Campaign finance reform is a bad idea. Not only would it also limit legitimate free speech it also wouldn't solve the problem. The real problem is excessive power in the hands of the government. Today congress has its fingers in every industry, to a degree that can easily result in causing the success or failure of one or another company based on their more or less arbitrary decisions. This creates a natural need to try to control or influence that power. If we take away the ability to contribute to campaigns then corporations and moneyed interests will simply turn to more direct forms of corruption.
In short corruption is a symptom, trying to stop the least objectionable types of it will merely drive it underground and more direct. The problem we need to solve is the ability of corruption to be successful.
So if your real problem is with money in politics, why not get money out of politics instead of targeting this weird, roundabout, more difficult to implement, and antidemocratic method that may not have any actual impact on the problem?
I think it's important to note who the lobbyists are trying to speak for: it's you as a voter. Same with money.
Bottom line: you cannot buy a political office anywhere in America. You still must be voted in. You also cannot directly give money to a politician for their personal benefit; money can only be contributed to their (re-)election campaign. It's valuable because it buys media (that's 60% or more of a campaign cost).
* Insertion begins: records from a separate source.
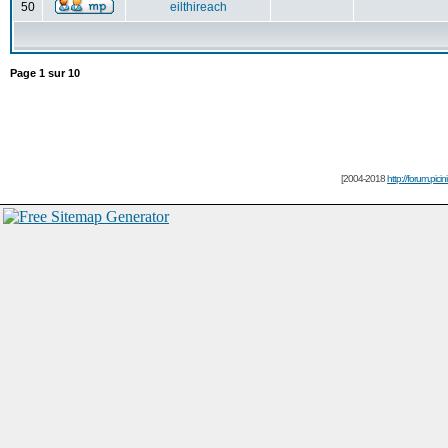
50
eilthireach
Page
1
sur
10
[2004-2018
http://forum.picin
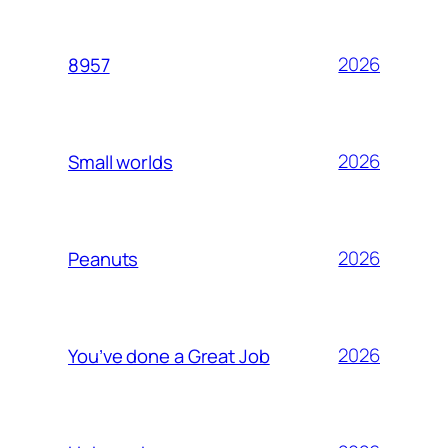
2026
8957
2026
Small worlds
2026
Peanuts
2026
You’ve done a Great Job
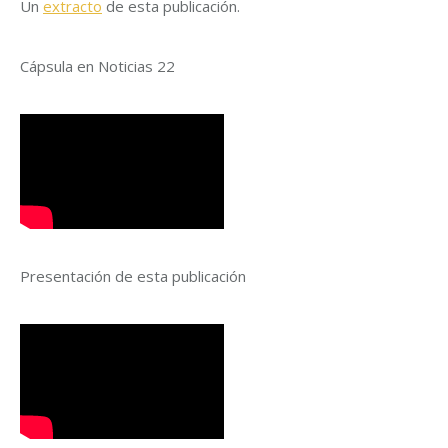
Un
extracto
de esta publicación.
Cápsula en Noticias 22
Presentación de esta publicación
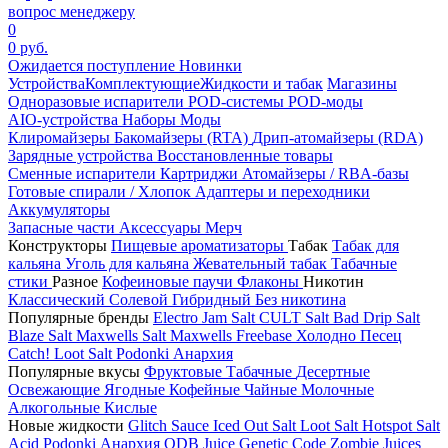
вопрос менеджеру
0
0 руб.
Ожидается поступление
Новинки
Устройства
Комплектующие
Жидкости и табак
Магазины
Одноразовые испарители
POD-системы
POD-моды
AIO-устройства
Наборы
Моды
Клиромайзеры
Бакомайзеры (RTA)
Дрип-атомайзеры (RDA)
Зарядные устройства
Восстановленные товары
Сменные испарители
Картриджи
Атомайзеры / RBA-базы
Готовые спирали / Хлопок
Адаптеры и переходники
Аккумуляторы
Запасные части
Аксессуары
Мерч
Конструкторы
Пищевые ароматизаторы
Табак
Табак для
кальяна
Уголь для кальяна
Жевательный табак
Табачные
стики
Разное
Кофеиновые паучи
Флаконы
Никотин
Классический
Солевой
Гибридный
Без никотина
Популярные бренды
Electro Jam Salt
CULT Salt
Bad Drip Salt
Blaze Salt
Maxwells Salt
Maxwells Freebase
Холодно Песец
Catch!
Loot Salt
Podonki Анархия
Популярные вкусы
Фруктовые
Табачные
Десертные
Освежающие
Ягодные
Кофейные
Чайные
Молочные
Алкогольные
Кислые
Новые жидкости
Glitch Sauce Iced Out Salt
Loot Salt
Hotspot Salt
Acid
Podonki Анархия
ODB Juice
Genetic Code
Zombie Juices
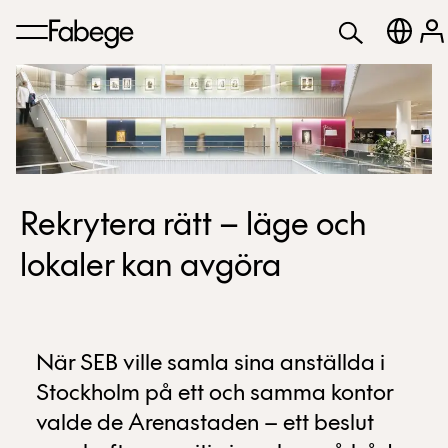
Rekrytera rätt – läge och
lokaler kan avgöra
När SEB ville samla sina anställda i
Stockholm på ett och samma kontor
valde de Arenastaden – ett beslut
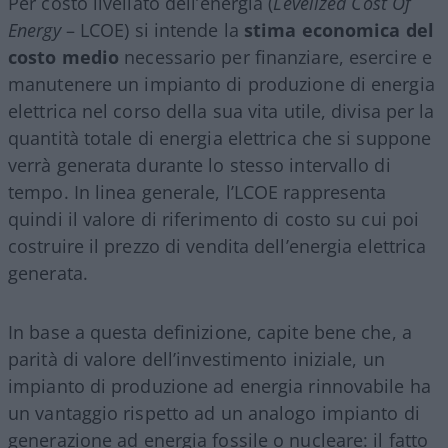
Per costo livellato dell’energia (
Levelized Cost Of
Energy
– LCOE) si intende la
stima economica del
costo medio
necessario per finanziare, esercire e
manutenere un impianto di produzione di energia
elettrica nel corso della sua vita utile, divisa per la
quantità totale di energia elettrica che si suppone
verrà generata durante lo stesso intervallo di
tempo. In linea generale, l’LCOE rappresenta
quindi il valore di riferimento di costo su cui poi
costruire il prezzo di vendita dell’energia elettrica
generata.
In base a questa definizione, capite bene che, a
parità di valore dell’investimento iniziale, un
impianto di produzione ad energia rinnovabile ha
un vantaggio rispetto ad un analogo impianto di
generazione ad energia fossile o nucleare: il fatto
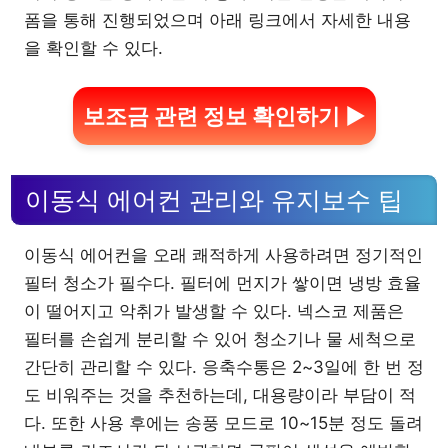
폼을 통해 진행되었으며 아래 링크에서 자세한 내용
을 확인할 수 있다.
보조금 관련 정보 확인하기 ▶
이동식 에어컨 관리와 유지보수 팁
이동식 에어컨을 오래 쾌적하게 사용하려면 정기적인
필터 청소가 필수다. 필터에 먼지가 쌓이면 냉방 효율
이 떨어지고 악취가 발생할 수 있다. 넥스코 제품은
필터를 손쉽게 분리할 수 있어 청소기나 물 세척으로
간단히 관리할 수 있다. 응축수통은 2~3일에 한 번 정
도 비워주는 것을 추천하는데, 대용량이라 부담이 적
다. 또한 사용 후에는 송풍 모드로 10~15분 정도 돌려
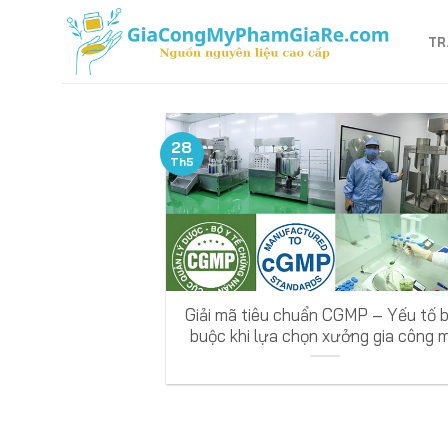
Bỏ
qua
TR
nội
dung
28
Th5
Giải mã tiêu chuẩn CGMP – Yếu tố 
buộc khi lựa chọn xưởng gia công 
phẩm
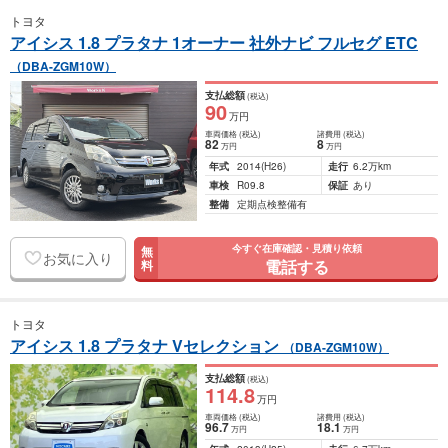
トヨタ
アイシス 1.8 プラタナ 1オーナー 社外ナビ フルセグ ETC
（DBA-ZGM10W）
支払総額
(税込)
90
万円
車両価格
(税込)
諸費用
(税込)
82
8
万円
万円
年式
2014
(H26)
走行
6.2万km
車検
R09.8
保証
あり
整備
定期点検整備有
今すぐ在庫確認・見積り依頼
無
お気に入り
電話する
料
トヨタ
アイシス 1.8 プラタナ Vセレクション
（DBA-ZGM10W）
支払総額
(税込)
114
.8
万円
車両価格
(税込)
諸費用
(税込)
96
.7
18
.1
万円
万円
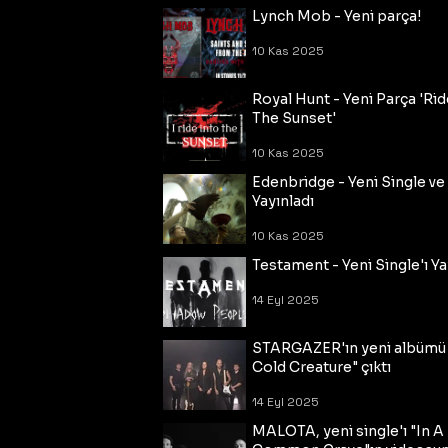
Lynch Mob - Yeni parça!
10 Kas 2025
Royal Hunt - Yeni Parça 'Rid
The Sunset'
10 Kas 2025
Edenbridge - Yeni Single ve
Yayınladı
10 Kas 2025
Testament - Yeni Single'ı Ya
14 Eyl 2025
STARGAZER'ın yeni albümü
Cold Creature" çıktı
14 Eyl 2025
MALOTA, yeni single'ı "In A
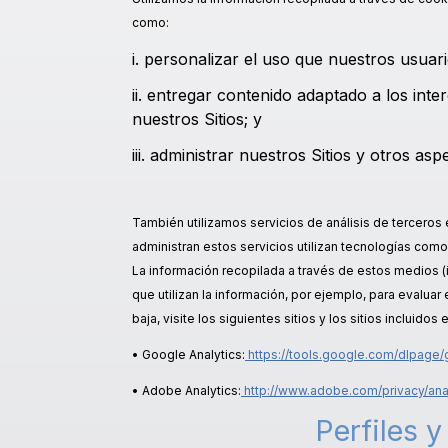
como:
i. personalizar el uso que nuestros usuar
ii. entregar contenido adaptado a los in
nuestros Sitios; y
iii. administrar nuestros Sitios y otros as
También utilizamos servicios de análisis de terceros
administran estos servicios utilizan tecnologías como
La información recopilada a través de estos medios (i
que utilizan la información, por ejemplo, para evalua
baja, visite los siguientes sitios y los sitios incluidos
• Google Analytics:
https://tools.google.com/dlpage/
• Adobe Analytics:
http://www.adobe.com/privacy/anal
Perfiles 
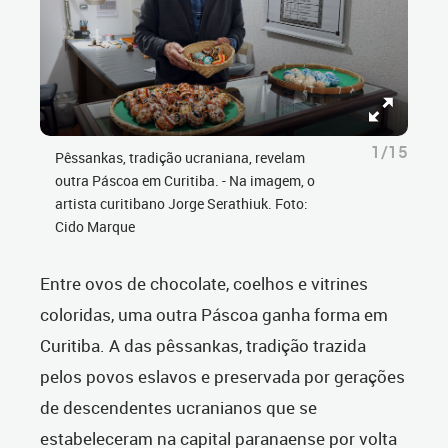
1/15
Pêssankas, tradição ucraniana, revelam
outra Páscoa em Curitiba. - Na imagem, o
artista curitibano Jorge Serathiuk. Foto:
Cido Marque
Entre ovos de chocolate, coelhos e vitrines
coloridas, uma outra Páscoa ganha forma em
Curitiba. A das pêssankas, tradição trazida
pelos povos eslavos e preservada por gerações
de descendentes ucranianos que se
estabeleceram na capital paranaense por volta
So money, and lobbyists, are just proxies for large blocks of votes.
To fix this problem, you really need voters who stand by their own principles and aren't overly influenced by one-sided media (that's the only reason a politician needs money).
You also need to somehow disconnect the influence of media and advertising from actual voters. Would love to hear ideas on that particular problem.
More realistic changes include those that Lessig proposes: finance campaigns through what is effectively a capped tax credit offered to every taxpayer to allocate among candidates as they see fit, then repeal Citizens United.
2. It treats the symptom, not the problem. The symptom is that people will spend a lot to get people important to them into office. The problem is that the government controls so much money and so many things, that it is in your best interest to try influence it so that 1. the money comes to you and 2. the laws and regulations favor you.
3. The centralization of power at the Federal level exacerbates this problem, since there is one main body that you are trying to influence instead of lots of smaller ones.